Investigating Adversarial Attacks in Software Analytics via Machine Learning Explainability

With the recent advancements in machine learning (ML), numerous ML-based approaches have been extensively applied in software analytics tasks to streamline software development and maintenance processes. Nevertheless, studies indicate that despite their potential usefulness, ML models are vulnerable to adversarial attacks, which may result in significant monetary losses in these processes. As a result, the ML models' robustness against adversarial attacks must be assessed before they are deployed in software analytics tasks. Despite several techniques being available for adversarial attacks in software analytics tasks, exploring adversarial attacks using ML explainability is largely unexplored. Therefore, this study aims to investigate the relationship between ML explainability and adversarial attacks to measure the robustness of ML models in software analytics tasks. In addition, unlike most existing attacks that directly perturb input-space, our attack approach focuses on perturbing feature-space. Our extensive experiments, involving six datasets, three ML explainability techniques, and seven ML models, demonstrate that ML explainability can be used to conduct successful adversarial attacks on ML models in software analytics tasks. This is achieved by modifying only the top 1-3 important features identified by ML explainability techniques. Consequently, the ML models under attack fail to accurately predict up to 86.6% of instances that were correctly predicted before adversarial attacks, indicating the models' low robustness against such attacks. Finally, our proposed technique demonstrates promising results compared to four state-of-the-art adversarial attack techniques targeting tabular data.
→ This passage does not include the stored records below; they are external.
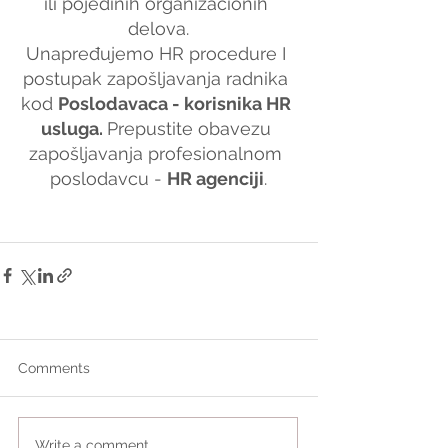
ili pojedinih organizacionih 
delova.
Unapređujemo HR procedure I 
postupak zapošljavanja radnika 
kod 
Poslodavaca - korisnika HR 
usluga. 
Prepustite obavezu 
zapošljavanja profesionalnom 
poslodavcu - 
HR agenciji
.
Comments
Write a comment...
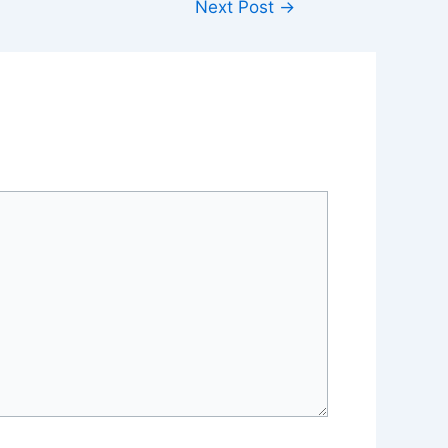
Next Post
→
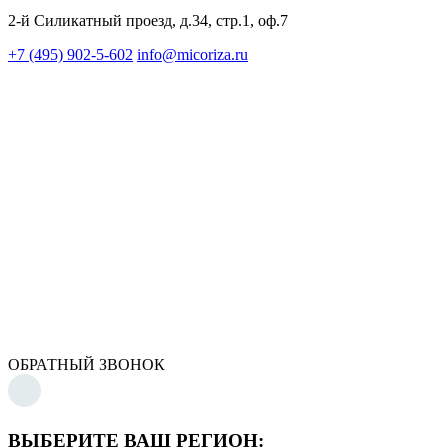
2-й Силикатный проезд, д.34, стр.1, оф.7
+7 (495) 902-5-602
info@micoriza.ru
ОБРАТНЫЙ ЗВОНОК
ВЫБЕРИТЕ ВАШ РЕГИОН:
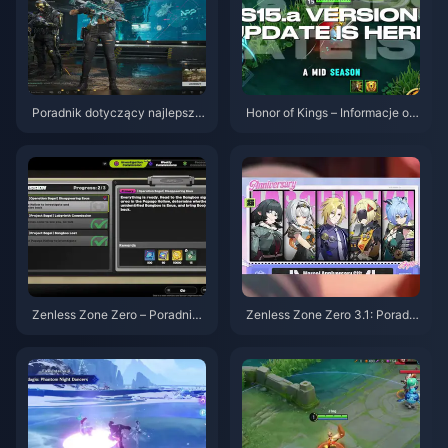
Poradnik dotyczący najlepszy
Honor of Kings – Informacje o a
ch ustawień w Delta Force | si
ktualizacji S15.a | Sierpień 202
erpień 2026
6
Zenless Zone Zero – Poradnik
Zenless Zone Zero 3.1: Poradni
do Operacji Bajgiel | Sierpień 2
k wyboru darmowego agenta |
026
Sierpień 2026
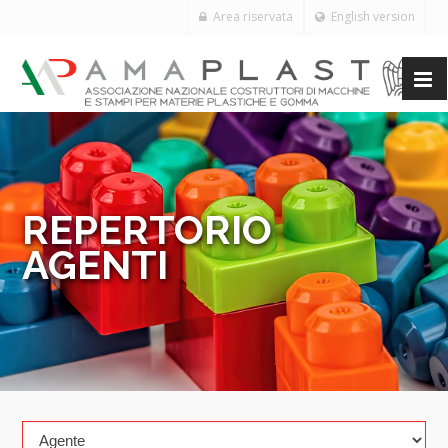
Area riservata
English version
REPERTORIO
AGENTI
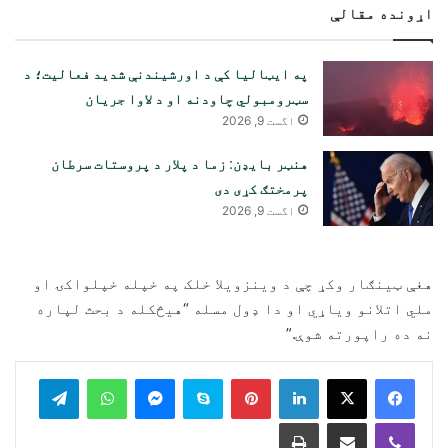
اړونده مقالې
په ایټالیا کې د اورشیندنې شدید فعالیت؛ د
سټرومبولي چاودنه او د لاوا جریان
اگست 9, 2026
هنټر بایډن: زما د پلار د پروستات سرطان
پرمختګ کړی دی
اگست 9, 2026
هغې ټینګار وکړ چې د وینزویلا خلک په خپله خپلواکۍ او
ملي اتلانو ویاړي او دا ډول مسله “هیڅکله د بحث لپاره
نه ده راپورته شوې.”
legram
WhatsApp
Messenger
Skype
Pinterest
LinkedIn
Print
Share via Email
Viber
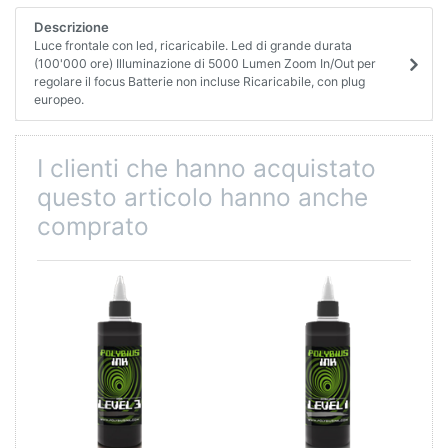
Descrizione
Luce frontale con led, ricaricabile. Led di grande durata
(100'000 ore) Illuminazione di 5000 Lumen Zoom In/Out per
regolare il focus Batterie non incluse Ricaricabile, con plug
europeo.
I clienti che hanno acquistato
questo articolo hanno anche
comprato
9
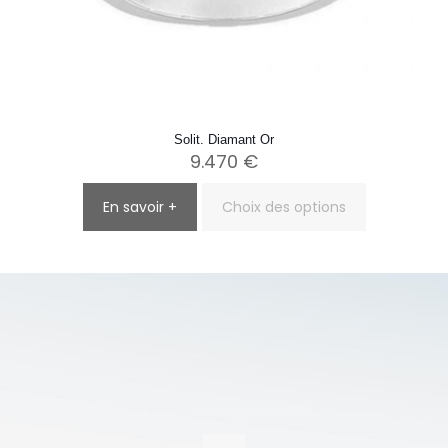
Solit. Diamant Or
9.470
€
En savoir +
Choix des options
Ce
produit
a
plusieurs
variations.
Les
options
peuvent
être
choisies
sur
la
page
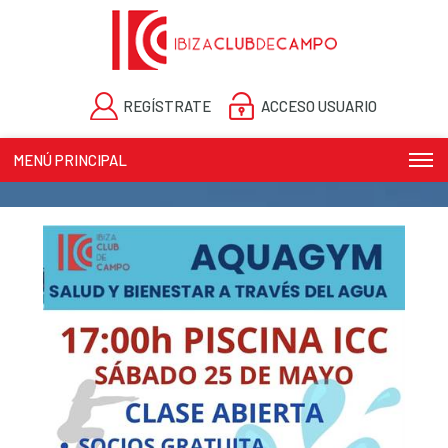
REGÍSTRATE
ACCESO USUARIO
MENÚ PRINCIPAL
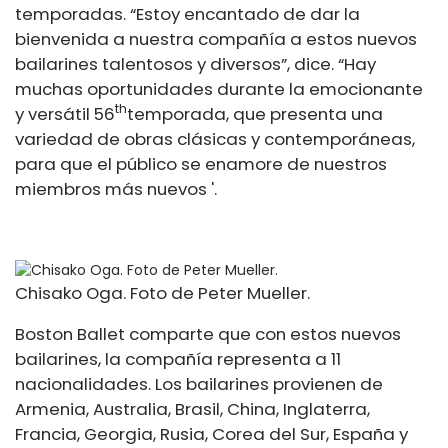
temporadas. “Estoy encantado de dar la
bienvenida a nuestra compañía a estos nuevos
bailarines talentosos y diversos”, dice. “Hay
muchas oportunidades durante la emocionante
th
y versátil 56
temporada, que presenta una
variedad de obras clásicas y contemporáneas,
para que el público se enamore de nuestros
miembros más nuevos '.
Chisako Oga. Foto de Peter Mueller.
Boston Ballet comparte que con estos nuevos
bailarines, la compañía representa a 11
nacionalidades. Los bailarines provienen de
Armenia, Australia, Brasil, China, Inglaterra,
Francia, Georgia, Rusia, Corea del Sur, España y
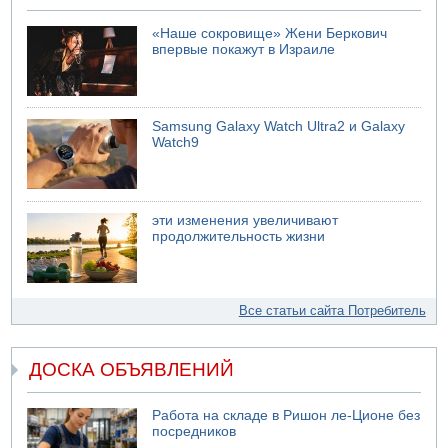
«Наше сокровище» Жени Беркович
впервые покажут в Израиле
Samsung Galaxy Watch Ultra2 и Galaxy
Watch9
эти изменения увеличивают
продолжительность жизни
Все статьи сайта Потребитель
ДОСКА ОБЪЯВЛЕНИЙ
Работа на складе в Ришон ле-Ционе без
посредников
翻译：随着机器学习（ML）技术的快速发展，大量基于ML的方法已被广泛应用于软件分析任务中，以优化软件开发和维护流程。然而，研究表明，尽管ML模型具有潜在的应用价值，但它们容易受到对抗性攻击的影响，这可能导致这些流程中产生重大的经济损失。因此，在将ML模型部署到软件分析任务之前，必须评估其对抗对抗性攻击的鲁棒性。尽管目前已有多种针对软件分析任务的对抗性攻击技术，但利用ML可解释性来探索对抗性攻击的研究尚不充分。因此，本研究旨在探究ML可解释性与对抗性攻击之间的关系，以评估ML模型在软件分析任务中的鲁棒性。此外，与大多数直接扰动输入空间的现有攻击方法不同，我们的攻击方法侧重于扰动特征空间。我们进行了广泛的实验，涉及六个数据集、三种ML可解释性技术和七种ML模型，结果表明，通过仅修改ML可解释性技术识别出的前1-3个重要特征，即可在软件分析任务中对ML模型成功实施对抗性攻击。因此，受攻击的ML模型无法准确预测高达86.6%在对抗性攻击前被正确预测的实例，这表明模型对此类攻击的鲁棒性较低。最后，与四种针对表格数据的最先进对抗性攻击技术相比，我们提出的技术展现了有前景的结果。